"Popol Vuh è una messa per il cuore. È amore che si fa musica e questo è tutto"
(Florian Fricke)
"Hosianna" e "Mantra"; due termini eterei e mistici che rappresentano due filosofie distanti, due religioni agli antipodi, e un solo rivoluzionario progetto musicale: quello di fondere in un unico flusso sonoro rivelazione cristiana e ritualità induista, tradizione classica occidentale e canti vedici, riscoperta dell’antico e proiezione verso il futuro. Florian Fricke, mente e spirito dei Popol Vuh, lo concepì dopo l’altro suo capolavoro "In Der Garten Pharaos" del 1971. A differenza di quest’ultimo, però, "Hosianna Mantra" rinunciava al mezzo tecnico più usato dai musicisti tedeschi dei primi anni Settanta: l’elettronica, elemento distintivo del rock d’avanguardia teutonico, veniva abbandonata perché, secondo le parole dello stesso Fricke, data la sua artificiosità, risultava poco funzionale per esprimere la purezza e la profondità dei suoi inni religiosi.
Fricke lavorò su arrangiamenti semplici ma non scarni, preferendo una strumentazione acustica in larga parte di stampo "colto" (piano, clavicembalo, oboe, violino), con componenti rock nelle chitarre, più il tocco di esotismo della tamboura (uno strumento a corde indiano ideale per produrre bordoni). I suoi raffinati comprimari furono il chitarrista Conny Veit degli Amon Duul II, la soprano giapponese Djong Yun, il violinista Fritz Sonnleitner, Robert Eliscu all’oboe e Klaus Wiese alla tamboura.
Fin dai primi ascolti, sono due le cose che colpiscono: la prima è l’assoluta assenza di percussioni, che bagna i brani di un’a-temporalità fluida, poetica e trascendente; la seconda è la potenza d’amore sprigionata dalle otto tracce: un amore altro, divino, fortemente interiorizzato; un amore sincero e puro per tutto ciò che è vita. "Hosianna Mantra" è l’esperire la vita nel mentre di una contemplazione d’amore cosmico. In questo senso, i Popol Vuh passarono da una kosmische musik claustrofobica e futurista a una kosmische musik ecumenica e sacrale, che anticipava certa new age immaginifica.

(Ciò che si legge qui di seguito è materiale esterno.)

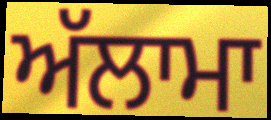
ਅੱਲਾਮਾ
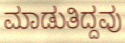
ಮಾಡುತಿದ್ದವು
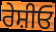
ਰੇਸ਼ੀਓ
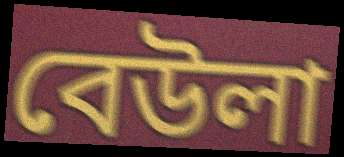
বেউলা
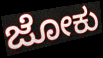
ಜೋಕು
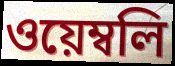
ওয়েম্বলি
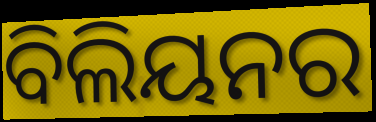
ବିଲିୟନର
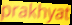
prakhyat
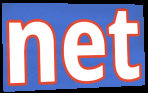
net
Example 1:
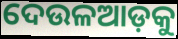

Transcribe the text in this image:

ଦେଉଳଆଡ଼କୁ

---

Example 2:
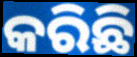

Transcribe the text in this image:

କରିଛି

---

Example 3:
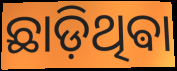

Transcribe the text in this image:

ଛାଡ଼ିଥିଵା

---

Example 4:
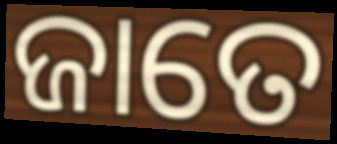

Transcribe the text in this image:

ଜାତେ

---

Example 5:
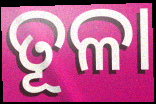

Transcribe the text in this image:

ତୂଳା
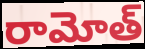
రామోత్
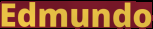
Edmundo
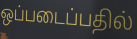
ஒப்படைப்பதில்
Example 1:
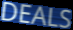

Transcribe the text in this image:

DEALS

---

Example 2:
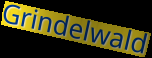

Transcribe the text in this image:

Grindelwald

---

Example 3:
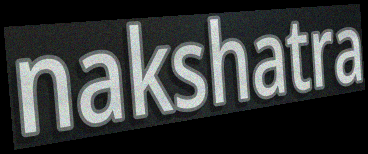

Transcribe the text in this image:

nakshatra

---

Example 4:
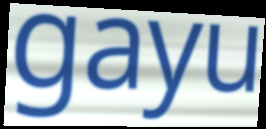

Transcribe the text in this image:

gayu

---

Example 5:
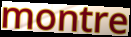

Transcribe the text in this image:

montre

Il disco si divide in due parti: "Hosianna Mantra" e "Das V Buch Mose". L’apertura è affidata a "Ah!", che inizia con una sonata per pianoforte romantica e minimale sulla quale si adagiano note fluttuanti di chitarra e tamboura. Il finale presenta una vertiginosa fuga per pianoforte e chitarra elettrica. Il secondo pezzo è il Kyrie, litania cristiana facente parte della messa cantata, che si distende su un’aria bachiana per violino, piano e soprano.
Il simbolo della poetica religiosa dei Popol Vuh è, però, la title track, l’Hosianna-Mantra. È in questa lunga jam metafisica che si condensano perfettamente due tipi di ritualità distanti fra loro: l’inno a Cristo (l’Osanna) e la liturgia induista costituita dalla ripetizione continua di una stessa formula o parola (il mantra). Un piano sognante e una chitarra psichedelica compongono la tessitura armonica che sorregge gli echi barocchi dell’oboe e la salmodia di Djong Yun.
La seconda parte si ispira alle narrazioni bibliche del V libro di Mosè: "Abschied" si consuma nel pianto di gioia dell’oboe segnato da una malinconica purezza; il canto di benedizione di "Segnung" si presenta come un lied ieratico di leggiadria inaudita. Infine, incastonata tra i due brevi intermezzi di "Andacht", si trova la gemma ineffabile intitolata "Nicht Hoch Im Himmel": emanazione di una luminosità oscura, donatrice di una sofferente quiete, figlia di una triste gioia, questa composizione risulta, nella sua atmosfera, un vero e proprio ossimoro capace di toccare il fiore delle tenebre e della luce.
La ristampa di "Hosianna Mantra" del 2004 ad opera della SPV include anche il pezzo "Maria (Ave Maria)", in origine inclusa in un 45 giri insieme a "Be In Love". Il fascino dei testi sacri continuerà ad ammaliare Fricke, che comporrà altri lavori di rock religioso; tuttavia, nemmeno nelle pur valide colonne sonore composte per i film di Werner Herzog, i Popol Vuh raggiungeranno più le vette di questo silenzioso capolavoro.